**TASK BRIEF**:
Please return every line from the entries that has the string "worn" in it.
SOURCE RECORDS Start Marker
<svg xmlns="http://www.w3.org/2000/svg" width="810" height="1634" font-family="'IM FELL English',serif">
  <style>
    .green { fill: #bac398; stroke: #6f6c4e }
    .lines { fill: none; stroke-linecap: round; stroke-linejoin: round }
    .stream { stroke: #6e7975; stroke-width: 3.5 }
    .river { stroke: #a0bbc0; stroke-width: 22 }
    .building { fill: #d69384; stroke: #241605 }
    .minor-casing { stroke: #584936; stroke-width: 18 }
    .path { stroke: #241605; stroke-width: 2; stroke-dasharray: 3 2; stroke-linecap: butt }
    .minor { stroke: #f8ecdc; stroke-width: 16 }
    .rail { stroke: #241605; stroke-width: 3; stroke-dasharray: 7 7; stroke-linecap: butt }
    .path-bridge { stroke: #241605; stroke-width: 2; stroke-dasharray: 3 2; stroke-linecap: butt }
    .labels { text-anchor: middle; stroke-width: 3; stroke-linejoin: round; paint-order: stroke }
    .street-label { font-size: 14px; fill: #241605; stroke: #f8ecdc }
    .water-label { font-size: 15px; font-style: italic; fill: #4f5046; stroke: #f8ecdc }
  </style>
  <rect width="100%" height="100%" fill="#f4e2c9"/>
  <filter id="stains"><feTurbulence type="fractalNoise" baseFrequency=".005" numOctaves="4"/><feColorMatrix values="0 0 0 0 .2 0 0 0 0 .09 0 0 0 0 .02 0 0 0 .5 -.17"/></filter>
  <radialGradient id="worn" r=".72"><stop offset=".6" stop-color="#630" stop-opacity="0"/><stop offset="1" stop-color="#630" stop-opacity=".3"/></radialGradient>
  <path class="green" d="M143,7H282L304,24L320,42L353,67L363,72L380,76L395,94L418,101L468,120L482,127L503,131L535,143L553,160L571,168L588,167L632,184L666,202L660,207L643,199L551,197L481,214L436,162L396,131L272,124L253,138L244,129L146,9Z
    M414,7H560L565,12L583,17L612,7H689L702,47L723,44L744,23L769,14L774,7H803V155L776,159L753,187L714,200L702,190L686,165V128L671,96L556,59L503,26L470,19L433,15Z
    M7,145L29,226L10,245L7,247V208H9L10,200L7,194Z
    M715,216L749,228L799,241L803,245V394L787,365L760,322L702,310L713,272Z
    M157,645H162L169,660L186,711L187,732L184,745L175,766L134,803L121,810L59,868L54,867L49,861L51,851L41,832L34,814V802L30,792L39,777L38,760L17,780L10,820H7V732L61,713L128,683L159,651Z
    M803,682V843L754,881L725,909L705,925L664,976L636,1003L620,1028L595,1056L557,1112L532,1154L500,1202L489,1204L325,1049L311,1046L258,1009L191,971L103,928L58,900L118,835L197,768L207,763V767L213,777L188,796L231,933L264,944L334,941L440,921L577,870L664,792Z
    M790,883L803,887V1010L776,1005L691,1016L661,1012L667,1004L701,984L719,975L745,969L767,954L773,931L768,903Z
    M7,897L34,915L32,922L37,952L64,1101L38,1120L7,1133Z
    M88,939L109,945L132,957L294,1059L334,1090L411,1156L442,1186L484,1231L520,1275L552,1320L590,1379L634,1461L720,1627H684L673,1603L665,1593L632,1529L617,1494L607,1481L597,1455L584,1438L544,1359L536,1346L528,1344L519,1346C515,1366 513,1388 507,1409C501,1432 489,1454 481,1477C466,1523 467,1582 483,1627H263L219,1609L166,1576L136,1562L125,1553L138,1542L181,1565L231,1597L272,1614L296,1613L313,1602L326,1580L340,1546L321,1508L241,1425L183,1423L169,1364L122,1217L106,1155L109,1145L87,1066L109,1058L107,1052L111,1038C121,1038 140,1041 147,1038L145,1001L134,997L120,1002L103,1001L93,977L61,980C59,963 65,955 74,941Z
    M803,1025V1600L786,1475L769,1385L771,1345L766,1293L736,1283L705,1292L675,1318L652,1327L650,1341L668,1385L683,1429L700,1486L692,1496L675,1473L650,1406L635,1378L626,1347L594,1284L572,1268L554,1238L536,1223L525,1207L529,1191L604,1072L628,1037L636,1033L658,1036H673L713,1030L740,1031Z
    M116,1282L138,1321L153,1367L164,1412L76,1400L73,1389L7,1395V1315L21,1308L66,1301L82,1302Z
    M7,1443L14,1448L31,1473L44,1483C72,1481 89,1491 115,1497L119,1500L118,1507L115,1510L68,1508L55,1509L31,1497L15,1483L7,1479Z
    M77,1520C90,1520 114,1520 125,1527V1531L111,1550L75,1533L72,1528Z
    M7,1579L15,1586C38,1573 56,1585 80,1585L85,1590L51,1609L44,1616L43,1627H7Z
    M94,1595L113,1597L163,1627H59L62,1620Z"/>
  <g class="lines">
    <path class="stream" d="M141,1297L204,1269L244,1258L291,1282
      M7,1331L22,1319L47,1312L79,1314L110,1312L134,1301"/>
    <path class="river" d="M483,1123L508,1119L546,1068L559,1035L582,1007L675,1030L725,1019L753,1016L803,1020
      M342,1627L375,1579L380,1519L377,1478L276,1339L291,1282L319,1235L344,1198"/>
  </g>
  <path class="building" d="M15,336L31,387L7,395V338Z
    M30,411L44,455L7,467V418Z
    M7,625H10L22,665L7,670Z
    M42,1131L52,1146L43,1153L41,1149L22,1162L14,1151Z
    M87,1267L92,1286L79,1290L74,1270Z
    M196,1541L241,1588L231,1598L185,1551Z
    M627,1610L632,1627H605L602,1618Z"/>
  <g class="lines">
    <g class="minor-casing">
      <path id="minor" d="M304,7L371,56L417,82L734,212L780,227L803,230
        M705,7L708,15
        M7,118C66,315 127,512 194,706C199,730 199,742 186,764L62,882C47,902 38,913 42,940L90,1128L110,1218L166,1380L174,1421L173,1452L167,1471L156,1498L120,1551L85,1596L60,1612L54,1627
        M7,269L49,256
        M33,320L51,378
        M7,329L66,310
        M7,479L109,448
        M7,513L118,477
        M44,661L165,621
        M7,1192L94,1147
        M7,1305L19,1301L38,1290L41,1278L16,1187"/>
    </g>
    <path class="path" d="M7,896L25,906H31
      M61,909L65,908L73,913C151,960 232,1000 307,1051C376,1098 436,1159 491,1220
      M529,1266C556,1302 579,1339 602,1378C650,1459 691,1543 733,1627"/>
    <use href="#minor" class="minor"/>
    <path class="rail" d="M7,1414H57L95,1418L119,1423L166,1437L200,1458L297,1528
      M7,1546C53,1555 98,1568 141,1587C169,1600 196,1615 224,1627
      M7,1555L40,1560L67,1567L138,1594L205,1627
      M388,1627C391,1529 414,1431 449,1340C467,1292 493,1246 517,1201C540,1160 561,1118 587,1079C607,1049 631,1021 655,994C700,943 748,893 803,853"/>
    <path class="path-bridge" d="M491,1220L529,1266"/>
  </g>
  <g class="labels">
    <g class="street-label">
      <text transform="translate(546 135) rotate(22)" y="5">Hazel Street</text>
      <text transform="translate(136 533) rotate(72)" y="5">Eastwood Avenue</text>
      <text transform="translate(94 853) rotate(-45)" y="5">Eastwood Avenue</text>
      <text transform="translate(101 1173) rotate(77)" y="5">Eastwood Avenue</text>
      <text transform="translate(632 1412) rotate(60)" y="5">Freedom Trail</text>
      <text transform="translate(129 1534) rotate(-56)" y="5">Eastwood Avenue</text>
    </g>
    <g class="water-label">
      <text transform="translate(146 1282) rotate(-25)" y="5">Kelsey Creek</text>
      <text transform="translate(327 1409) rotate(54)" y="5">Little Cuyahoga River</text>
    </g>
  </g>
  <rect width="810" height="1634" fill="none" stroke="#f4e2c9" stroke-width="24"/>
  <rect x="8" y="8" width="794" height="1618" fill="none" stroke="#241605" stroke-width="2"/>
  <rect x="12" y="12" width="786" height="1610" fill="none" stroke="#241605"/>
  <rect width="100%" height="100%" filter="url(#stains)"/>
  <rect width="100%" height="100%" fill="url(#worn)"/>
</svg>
SOURCE RECORDS End Marker
**TASK SOLUTION**:
  <radialGradient id="worn" r=".72"><stop offset=".6" stop-color="#630" stop-opacity="0"/><stop offset="1" stop-color="#630" stop-opacity=".3"/></radialGradient>
  <rect width="100%" height="100%" fill="url(#worn)"/>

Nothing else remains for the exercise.